# Magicjack



## artybell (Apr 20, 2012)

Anybody know how Magicjack works in calling from Oz to the U.S.?


----------



## taylormartin304 (Apr 18, 2012)

as far as i know it only works from the US to the rest of the world.


----------



## jb12 (Jan 27, 2012)

Hi Artybell,

Are you currently in Australia now or still in the US? Yes, you can call from Australia to the US. What you first need to do once you purchase one from magicjack.com or from a radio shack store is to set it up in your computer. Obtain a local phone number of where you are living in the US. Once you do that, any calls to the US and I believe in Canada are free. Please check about the Canada part since sometimes terms might change.
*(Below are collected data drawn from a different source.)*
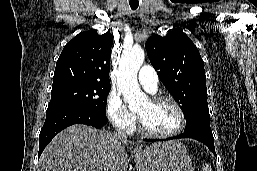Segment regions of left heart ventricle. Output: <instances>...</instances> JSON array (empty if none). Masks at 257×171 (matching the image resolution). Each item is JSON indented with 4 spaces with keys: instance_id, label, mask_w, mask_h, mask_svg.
<instances>
[{
    "instance_id": "b2bd125f",
    "label": "left heart ventricle",
    "mask_w": 257,
    "mask_h": 171,
    "mask_svg": "<svg viewBox=\"0 0 257 171\" xmlns=\"http://www.w3.org/2000/svg\"><path fill=\"white\" fill-rule=\"evenodd\" d=\"M136 112L146 127L156 132L165 133L172 131L179 124L178 113L167 102L153 104L148 100Z\"/></svg>"
}]
</instances>
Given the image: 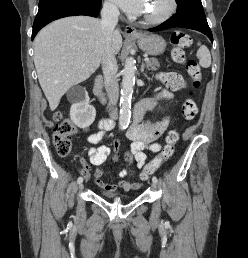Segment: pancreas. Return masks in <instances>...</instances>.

Magicjack comes into two different types. One is the USB connection that plugs directly to your computer. Then you just need to plug in the phone jack.. as if you were doing it on a phone land line. But it will go on the magicjack stick. Then you need a phone to be able to talk. The new magicjack Plus is the one that has one end connected to your router. If you do this and keep it on, you don't necessarily have to have your computer on all the time. The magicjack Plus will be a little more expensive. Check the website or radioshack for prices.

You just pay for the yearly fee. Then have the option to get packaged years for cheaper price. Or just renew year by year. I would recommend that your internet access is at fast enough because it would determine the quality of the phone conversation.

Once you have set up your account and have a computer and phone, you can be anywhere in the world and be able to call the US or Canada for free. However, there might be an option that you maybe able to call other countries for a fee? We've mainly used it to call the US while we were abroad on vacation,etc.


----------